- Opening Delimiter -

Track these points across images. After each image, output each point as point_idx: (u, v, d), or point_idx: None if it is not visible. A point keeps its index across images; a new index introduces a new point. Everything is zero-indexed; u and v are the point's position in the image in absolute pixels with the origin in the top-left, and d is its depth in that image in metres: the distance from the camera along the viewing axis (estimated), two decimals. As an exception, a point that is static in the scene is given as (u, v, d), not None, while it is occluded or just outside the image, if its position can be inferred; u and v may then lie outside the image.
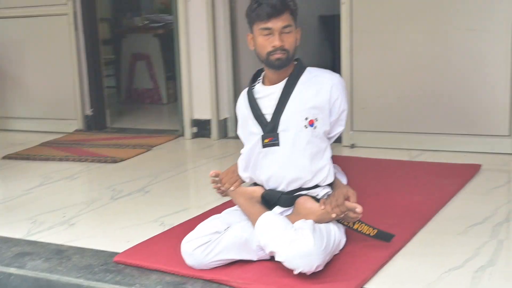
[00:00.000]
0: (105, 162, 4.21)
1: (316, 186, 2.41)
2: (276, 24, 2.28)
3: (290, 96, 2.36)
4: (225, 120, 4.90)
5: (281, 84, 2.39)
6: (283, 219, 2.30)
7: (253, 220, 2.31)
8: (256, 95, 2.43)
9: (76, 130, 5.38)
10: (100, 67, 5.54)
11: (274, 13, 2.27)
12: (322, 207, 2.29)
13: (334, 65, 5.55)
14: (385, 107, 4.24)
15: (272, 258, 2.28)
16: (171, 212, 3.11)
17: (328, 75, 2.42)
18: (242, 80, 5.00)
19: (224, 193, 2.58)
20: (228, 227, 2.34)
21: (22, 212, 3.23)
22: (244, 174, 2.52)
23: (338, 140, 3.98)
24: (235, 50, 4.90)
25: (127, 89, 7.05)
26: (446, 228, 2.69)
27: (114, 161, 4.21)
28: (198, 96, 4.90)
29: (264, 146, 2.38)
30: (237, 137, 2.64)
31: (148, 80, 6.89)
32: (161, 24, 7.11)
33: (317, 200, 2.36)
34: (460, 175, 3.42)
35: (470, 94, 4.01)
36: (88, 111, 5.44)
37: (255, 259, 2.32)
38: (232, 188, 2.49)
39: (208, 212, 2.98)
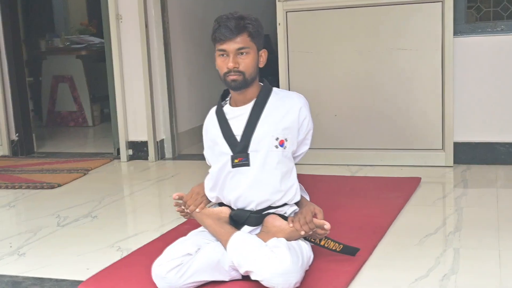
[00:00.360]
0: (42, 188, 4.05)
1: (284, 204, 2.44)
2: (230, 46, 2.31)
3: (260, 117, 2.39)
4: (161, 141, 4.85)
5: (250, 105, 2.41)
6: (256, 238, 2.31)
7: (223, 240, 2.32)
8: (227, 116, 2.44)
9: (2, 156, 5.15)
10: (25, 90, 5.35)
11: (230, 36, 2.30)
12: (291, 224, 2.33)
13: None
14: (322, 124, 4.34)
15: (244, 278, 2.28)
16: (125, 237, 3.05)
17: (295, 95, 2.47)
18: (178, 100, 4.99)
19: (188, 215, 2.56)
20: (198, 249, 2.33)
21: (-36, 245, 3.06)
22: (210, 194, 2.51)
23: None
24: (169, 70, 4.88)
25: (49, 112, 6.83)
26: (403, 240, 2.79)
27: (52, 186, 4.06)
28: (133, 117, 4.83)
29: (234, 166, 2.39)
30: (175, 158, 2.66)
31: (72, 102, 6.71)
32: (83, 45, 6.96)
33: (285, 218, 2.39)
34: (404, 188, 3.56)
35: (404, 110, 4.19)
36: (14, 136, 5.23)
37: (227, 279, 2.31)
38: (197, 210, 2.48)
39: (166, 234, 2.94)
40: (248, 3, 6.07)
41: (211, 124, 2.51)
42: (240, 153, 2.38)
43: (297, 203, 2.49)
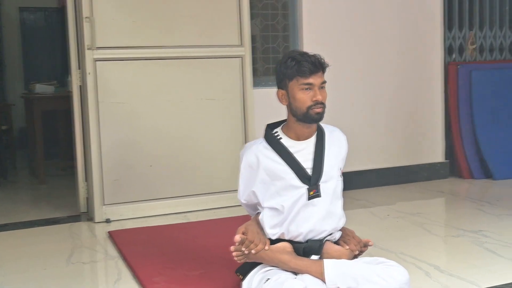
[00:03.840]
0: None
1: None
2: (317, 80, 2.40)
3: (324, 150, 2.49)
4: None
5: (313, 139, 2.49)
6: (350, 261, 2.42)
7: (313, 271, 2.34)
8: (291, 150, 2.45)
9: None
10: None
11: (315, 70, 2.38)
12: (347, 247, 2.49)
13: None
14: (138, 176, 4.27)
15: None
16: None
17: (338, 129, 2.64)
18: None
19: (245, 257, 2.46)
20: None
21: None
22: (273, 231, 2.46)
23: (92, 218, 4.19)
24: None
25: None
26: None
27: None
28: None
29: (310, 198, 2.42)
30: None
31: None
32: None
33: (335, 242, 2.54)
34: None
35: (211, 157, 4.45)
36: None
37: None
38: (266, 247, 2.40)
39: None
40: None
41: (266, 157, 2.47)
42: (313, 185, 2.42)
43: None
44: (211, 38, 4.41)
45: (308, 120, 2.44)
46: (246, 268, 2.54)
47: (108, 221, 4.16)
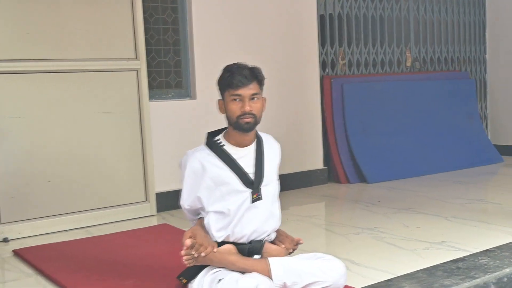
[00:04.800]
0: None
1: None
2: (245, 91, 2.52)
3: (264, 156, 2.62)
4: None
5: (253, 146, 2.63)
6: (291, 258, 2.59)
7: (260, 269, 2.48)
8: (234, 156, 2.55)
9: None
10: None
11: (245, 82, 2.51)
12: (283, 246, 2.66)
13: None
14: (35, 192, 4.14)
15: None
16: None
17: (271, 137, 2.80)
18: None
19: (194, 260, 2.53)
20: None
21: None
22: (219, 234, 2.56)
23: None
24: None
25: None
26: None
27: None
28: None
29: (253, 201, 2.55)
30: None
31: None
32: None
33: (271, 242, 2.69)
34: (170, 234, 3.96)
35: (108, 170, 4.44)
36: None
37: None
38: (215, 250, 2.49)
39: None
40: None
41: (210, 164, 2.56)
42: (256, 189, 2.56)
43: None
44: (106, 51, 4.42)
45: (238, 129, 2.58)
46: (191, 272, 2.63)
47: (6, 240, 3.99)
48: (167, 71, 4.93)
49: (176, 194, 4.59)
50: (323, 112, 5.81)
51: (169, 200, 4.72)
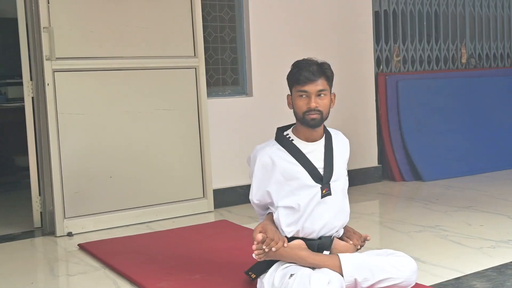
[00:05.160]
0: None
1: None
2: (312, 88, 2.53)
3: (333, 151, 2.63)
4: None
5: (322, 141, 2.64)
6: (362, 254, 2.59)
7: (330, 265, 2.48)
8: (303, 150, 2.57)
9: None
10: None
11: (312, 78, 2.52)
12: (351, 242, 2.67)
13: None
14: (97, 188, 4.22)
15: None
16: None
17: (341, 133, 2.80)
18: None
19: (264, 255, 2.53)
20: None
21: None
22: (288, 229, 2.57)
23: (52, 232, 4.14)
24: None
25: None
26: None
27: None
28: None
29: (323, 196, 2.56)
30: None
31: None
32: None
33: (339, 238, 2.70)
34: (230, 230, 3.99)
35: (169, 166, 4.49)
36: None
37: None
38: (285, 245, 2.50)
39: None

- Closing Delimiter -

_DESCRIPTION OF THE TASK_
Starting at the top of the listing above, please restate word for word each line up to and including the one that holds "2: (276, 24, 2.28)", omitting every image.

_TASK ANSWER_
Track these points across images. After each image, output each point as point_idx: (u, v, d), or point_idx: None if it is not visible. A point keeps its index across images; a new index introduces a new point. Everything is zero-indexed; u and v are the point's position in the image in absolute pixels with the origin in the top-left, and d is its depth in that image in metres: the distance from the camera along the viewing axis (estimated), two decimals. As an exception, a point that is static in the scene is given as (u, v, d), not None, while it is occluded or just outside the image, if its position can be inferred; u and v may then lie outside the image.
[00:00.000]
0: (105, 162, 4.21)
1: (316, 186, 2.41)
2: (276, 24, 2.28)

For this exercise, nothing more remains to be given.